### Assigned task
Update the material below by changing every "seconds" to "secs", and keep everything else the same.
─── Exercise material ───
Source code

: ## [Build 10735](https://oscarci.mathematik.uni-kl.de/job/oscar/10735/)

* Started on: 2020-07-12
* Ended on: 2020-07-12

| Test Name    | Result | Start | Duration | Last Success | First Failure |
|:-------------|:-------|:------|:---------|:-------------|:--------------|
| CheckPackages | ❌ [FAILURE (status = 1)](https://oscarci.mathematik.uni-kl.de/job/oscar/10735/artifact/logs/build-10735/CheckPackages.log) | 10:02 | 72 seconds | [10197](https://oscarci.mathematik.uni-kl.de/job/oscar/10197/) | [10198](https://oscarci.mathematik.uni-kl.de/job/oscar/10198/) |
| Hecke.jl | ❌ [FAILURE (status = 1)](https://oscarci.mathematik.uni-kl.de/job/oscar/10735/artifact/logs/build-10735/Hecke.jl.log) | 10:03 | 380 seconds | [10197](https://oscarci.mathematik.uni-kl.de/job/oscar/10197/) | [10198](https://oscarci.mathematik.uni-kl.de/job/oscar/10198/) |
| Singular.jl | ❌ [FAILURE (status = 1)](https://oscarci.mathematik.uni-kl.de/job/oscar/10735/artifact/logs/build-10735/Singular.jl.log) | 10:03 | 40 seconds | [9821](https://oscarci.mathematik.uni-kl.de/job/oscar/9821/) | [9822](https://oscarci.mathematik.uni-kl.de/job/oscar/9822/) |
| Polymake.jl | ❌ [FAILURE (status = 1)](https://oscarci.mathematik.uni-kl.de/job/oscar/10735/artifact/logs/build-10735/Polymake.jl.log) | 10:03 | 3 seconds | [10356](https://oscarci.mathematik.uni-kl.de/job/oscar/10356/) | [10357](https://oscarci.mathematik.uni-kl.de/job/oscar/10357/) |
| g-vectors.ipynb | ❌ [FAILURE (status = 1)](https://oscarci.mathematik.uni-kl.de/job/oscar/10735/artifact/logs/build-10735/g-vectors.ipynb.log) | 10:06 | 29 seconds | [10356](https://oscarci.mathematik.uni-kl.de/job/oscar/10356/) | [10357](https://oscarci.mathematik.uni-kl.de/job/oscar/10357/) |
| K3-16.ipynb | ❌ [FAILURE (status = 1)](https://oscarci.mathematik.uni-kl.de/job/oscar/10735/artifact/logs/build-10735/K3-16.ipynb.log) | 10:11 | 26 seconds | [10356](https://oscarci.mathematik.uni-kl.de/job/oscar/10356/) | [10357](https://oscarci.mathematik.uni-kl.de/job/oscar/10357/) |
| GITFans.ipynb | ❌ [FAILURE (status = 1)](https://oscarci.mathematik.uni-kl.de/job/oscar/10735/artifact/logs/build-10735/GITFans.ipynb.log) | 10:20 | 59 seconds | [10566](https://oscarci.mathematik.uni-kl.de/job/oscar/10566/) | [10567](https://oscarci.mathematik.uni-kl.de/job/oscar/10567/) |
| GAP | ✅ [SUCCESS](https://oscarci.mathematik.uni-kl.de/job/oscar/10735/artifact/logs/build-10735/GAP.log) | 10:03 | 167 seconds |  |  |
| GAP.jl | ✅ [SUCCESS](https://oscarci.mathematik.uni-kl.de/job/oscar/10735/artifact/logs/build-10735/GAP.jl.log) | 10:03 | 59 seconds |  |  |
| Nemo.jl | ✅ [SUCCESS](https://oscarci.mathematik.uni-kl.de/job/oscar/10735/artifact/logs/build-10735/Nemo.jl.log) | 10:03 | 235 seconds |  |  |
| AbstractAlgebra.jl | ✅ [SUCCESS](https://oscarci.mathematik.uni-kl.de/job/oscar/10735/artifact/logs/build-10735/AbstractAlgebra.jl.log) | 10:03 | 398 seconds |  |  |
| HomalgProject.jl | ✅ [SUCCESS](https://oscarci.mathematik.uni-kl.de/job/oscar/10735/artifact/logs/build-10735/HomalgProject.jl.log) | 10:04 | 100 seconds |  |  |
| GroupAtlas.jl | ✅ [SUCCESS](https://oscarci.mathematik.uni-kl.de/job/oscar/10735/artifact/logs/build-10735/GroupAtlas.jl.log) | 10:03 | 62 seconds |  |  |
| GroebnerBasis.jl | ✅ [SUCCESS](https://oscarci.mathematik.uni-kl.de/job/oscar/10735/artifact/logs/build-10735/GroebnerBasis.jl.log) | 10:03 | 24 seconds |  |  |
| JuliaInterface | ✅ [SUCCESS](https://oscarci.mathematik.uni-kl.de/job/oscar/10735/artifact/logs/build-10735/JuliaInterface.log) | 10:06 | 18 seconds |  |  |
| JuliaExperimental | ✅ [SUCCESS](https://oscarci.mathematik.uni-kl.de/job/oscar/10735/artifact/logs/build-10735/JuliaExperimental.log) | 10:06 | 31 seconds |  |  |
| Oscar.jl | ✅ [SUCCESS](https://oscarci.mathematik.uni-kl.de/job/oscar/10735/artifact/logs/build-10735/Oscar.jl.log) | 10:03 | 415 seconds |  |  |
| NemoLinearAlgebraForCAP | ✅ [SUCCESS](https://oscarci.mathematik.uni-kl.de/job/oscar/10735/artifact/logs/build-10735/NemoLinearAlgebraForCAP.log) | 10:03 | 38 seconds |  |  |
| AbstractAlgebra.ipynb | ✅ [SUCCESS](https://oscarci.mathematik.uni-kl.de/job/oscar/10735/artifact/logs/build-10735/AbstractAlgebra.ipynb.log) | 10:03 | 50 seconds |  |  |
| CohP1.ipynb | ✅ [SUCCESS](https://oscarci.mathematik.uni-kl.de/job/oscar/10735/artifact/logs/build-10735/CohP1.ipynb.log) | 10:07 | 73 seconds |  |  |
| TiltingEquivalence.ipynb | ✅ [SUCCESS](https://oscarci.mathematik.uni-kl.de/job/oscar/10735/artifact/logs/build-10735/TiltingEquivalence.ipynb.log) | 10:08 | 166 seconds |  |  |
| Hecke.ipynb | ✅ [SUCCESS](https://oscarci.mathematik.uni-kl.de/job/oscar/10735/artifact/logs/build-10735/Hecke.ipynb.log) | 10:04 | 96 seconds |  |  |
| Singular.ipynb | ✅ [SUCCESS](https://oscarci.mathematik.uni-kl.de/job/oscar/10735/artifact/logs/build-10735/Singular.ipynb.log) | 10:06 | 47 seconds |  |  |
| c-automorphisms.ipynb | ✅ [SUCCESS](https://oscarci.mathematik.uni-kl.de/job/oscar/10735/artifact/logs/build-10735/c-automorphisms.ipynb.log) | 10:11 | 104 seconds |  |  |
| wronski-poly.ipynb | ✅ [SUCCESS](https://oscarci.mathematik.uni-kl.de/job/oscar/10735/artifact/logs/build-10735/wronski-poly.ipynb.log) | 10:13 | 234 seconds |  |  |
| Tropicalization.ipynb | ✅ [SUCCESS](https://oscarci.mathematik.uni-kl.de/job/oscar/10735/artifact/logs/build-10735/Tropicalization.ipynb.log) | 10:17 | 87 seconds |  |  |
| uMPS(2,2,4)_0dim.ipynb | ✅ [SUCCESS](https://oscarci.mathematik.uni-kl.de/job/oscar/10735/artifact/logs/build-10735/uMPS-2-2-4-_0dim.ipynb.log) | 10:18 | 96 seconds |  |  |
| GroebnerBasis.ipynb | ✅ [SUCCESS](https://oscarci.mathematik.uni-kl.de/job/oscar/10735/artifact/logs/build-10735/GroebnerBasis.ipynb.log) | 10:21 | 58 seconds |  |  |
───
### Solved problem
Source code

: ## [Build 10735](https://oscarci.mathematik.uni-kl.de/job/oscar/10735/)

* Started on: 2020-07-12
* Ended on: 2020-07-12

| Test Name    | Result | Start | Duration | Last Success | First Failure |
|:-------------|:-------|:------|:---------|:-------------|:--------------|
| CheckPackages | ❌ [FAILURE (status = 1)](https://oscarci.mathematik.uni-kl.de/job/oscar/10735/artifact/logs/build-10735/CheckPackages.log) | 10:02 | 72 secs | [10197](https://oscarci.mathematik.uni-kl.de/job/oscar/10197/) | [10198](https://oscarci.mathematik.uni-kl.de/job/oscar/10198/) |
| Hecke.jl | ❌ [FAILURE (status = 1)](https://oscarci.mathematik.uni-kl.de/job/oscar/10735/artifact/logs/build-10735/Hecke.jl.log) | 10:03 | 380 secs | [10197](https://oscarci.mathematik.uni-kl.de/job/oscar/10197/) | [10198](https://oscarci.mathematik.uni-kl.de/job/oscar/10198/) |
| Singular.jl | ❌ [FAILURE (status = 1)](https://oscarci.mathematik.uni-kl.de/job/oscar/10735/artifact/logs/build-10735/Singular.jl.log) | 10:03 | 40 secs | [9821](https://oscarci.mathematik.uni-kl.de/job/oscar/9821/) | [9822](https://oscarci.mathematik.uni-kl.de/job/oscar/9822/) |
| Polymake.jl | ❌ [FAILURE (status = 1)](https://oscarci.mathematik.uni-kl.de/job/oscar/10735/artifact/logs/build-10735/Polymake.jl.log) | 10:03 | 3 secs | [10356](https://oscarci.mathematik.uni-kl.de/job/oscar/10356/) | [10357](https://oscarci.mathematik.uni-kl.de/job/oscar/10357/) |
| g-vectors.ipynb | ❌ [FAILURE (status = 1)](https://oscarci.mathematik.uni-kl.de/job/oscar/10735/artifact/logs/build-10735/g-vectors.ipynb.log) | 10:06 | 29 secs | [10356](https://oscarci.mathematik.uni-kl.de/job/oscar/10356/) | [10357](https://oscarci.mathematik.uni-kl.de/job/oscar/10357/) |
| K3-16.ipynb | ❌ [FAILURE (status = 1)](https://oscarci.mathematik.uni-kl.de/job/oscar/10735/artifact/logs/build-10735/K3-16.ipynb.log) | 10:11 | 26 secs | [10356](https://oscarci.mathematik.uni-kl.de/job/oscar/10356/) | [10357](https://oscarci.mathematik.uni-kl.de/job/oscar/10357/) |
| GITFans.ipynb | ❌ [FAILURE (status = 1)](https://oscarci.mathematik.uni-kl.de/job/oscar/10735/artifact/logs/build-10735/GITFans.ipynb.log) | 10:20 | 59 secs | [10566](https://oscarci.mathematik.uni-kl.de/job/oscar/10566/) | [10567](https://oscarci.mathematik.uni-kl.de/job/oscar/10567/) |
| GAP | ✅ [SUCCESS](https://oscarci.mathematik.uni-kl.de/job/oscar/10735/artifact/logs/build-10735/GAP.log) | 10:03 | 167 secs |  |  |
| GAP.jl | ✅ [SUCCESS](https://oscarci.mathematik.uni-kl.de/job/oscar/10735/artifact/logs/build-10735/GAP.jl.log) | 10:03 | 59 secs |  |  |
| Nemo.jl | ✅ [SUCCESS](https://oscarci.mathematik.uni-kl.de/job/oscar/10735/artifact/logs/build-10735/Nemo.jl.log) | 10:03 | 235 secs |  |  |
| AbstractAlgebra.jl | ✅ [SUCCESS](https://oscarci.mathematik.uni-kl.de/job/oscar/10735/artifact/logs/build-10735/AbstractAlgebra.jl.log) | 10:03 | 398 secs |  |  |
| HomalgProject.jl | ✅ [SUCCESS](https://oscarci.mathematik.uni-kl.de/job/oscar/10735/artifact/logs/build-10735/HomalgProject.jl.log) | 10:04 | 100 secs |  |  |
| GroupAtlas.jl | ✅ [SUCCESS](https://oscarci.mathematik.uni-kl.de/job/oscar/10735/artifact/logs/build-10735/GroupAtlas.jl.log) | 10:03 | 62 secs |  |  |
| GroebnerBasis.jl | ✅ [SUCCESS](https://oscarci.mathematik.uni-kl.de/job/oscar/10735/artifact/logs/build-10735/GroebnerBasis.jl.log) | 10:03 | 24 secs |  |  |
| JuliaInterface | ✅ [SUCCESS](https://oscarci.mathematik.uni-kl.de/job/oscar/10735/artifact/logs/build-10735/JuliaInterface.log) | 10:06 | 18 secs |  |  |
| JuliaExperimental | ✅ [SUCCESS](https://oscarci.mathematik.uni-kl.de/job/oscar/10735/artifact/logs/build-10735/JuliaExperimental.log) | 10:06 | 31 secs |  |  |
| Oscar.jl | ✅ [SUCCESS](https://oscarci.mathematik.uni-kl.de/job/oscar/10735/artifact/logs/build-10735/Oscar.jl.log) | 10:03 | 415 secs |  |  |
| NemoLinearAlgebraForCAP | ✅ [SUCCESS](https://oscarci.mathematik.uni-kl.de/job/oscar/10735/artifact/logs/build-10735/NemoLinearAlgebraForCAP.log) | 10:03 | 38 secs |  |  |
| AbstractAlgebra.ipynb | ✅ [SUCCESS](https://oscarci.mathematik.uni-kl.de/job/oscar/10735/artifact/logs/build-10735/AbstractAlgebra.ipynb.log) | 10:03 | 50 secs |  |  |
| CohP1.ipynb | ✅ [SUCCESS](https://oscarci.mathematik.uni-kl.de/job/oscar/10735/artifact/logs/build-10735/CohP1.ipynb.log) | 10:07 | 73 secs |  |  |
| TiltingEquivalence.ipynb | ✅ [SUCCESS](https://oscarci.mathematik.uni-kl.de/job/oscar/10735/artifact/logs/build-10735/TiltingEquivalence.ipynb.log) | 10:08 | 166 secs |  |  |
| Hecke.ipynb | ✅ [SUCCESS](https://oscarci.mathematik.uni-kl.de/job/oscar/10735/artifact/logs/build-10735/Hecke.ipynb.log) | 10:04 | 96 secs |  |  |
| Singular.ipynb | ✅ [SUCCESS](https://oscarci.mathematik.uni-kl.de/job/oscar/10735/artifact/logs/build-10735/Singular.ipynb.log) | 10:06 | 47 secs |  |  |
| c-automorphisms.ipynb | ✅ [SUCCESS](https://oscarci.mathematik.uni-kl.de/job/oscar/10735/artifact/logs/build-10735/c-automorphisms.ipynb.log) | 10:11 | 104 secs |  |  |
| wronski-poly.ipynb | ✅ [SUCCESS](https://oscarci.mathematik.uni-kl.de/job/oscar/10735/artifact/logs/build-10735/wronski-poly.ipynb.log) | 10:13 | 234 secs |  |  |
| Tropicalization.ipynb | ✅ [SUCCESS](https://oscarci.mathematik.uni-kl.de/job/oscar/10735/artifact/logs/build-10735/Tropicalization.ipynb.log) | 10:17 | 87 secs |  |  |
| uMPS(2,2,4)_0dim.ipynb | ✅ [SUCCESS](https://oscarci.mathematik.uni-kl.de/job/oscar/10735/artifact/logs/build-10735/uMPS-2-2-4-_0dim.ipynb.log) | 10:18 | 96 secs |  |  |
| GroebnerBasis.ipynb | ✅ [SUCCESS](https://oscarci.mathematik.uni-kl.de/job/oscar/10735/artifact/logs/build-10735/GroebnerBasis.ipynb.log) | 10:21 | 58 secs |  |  |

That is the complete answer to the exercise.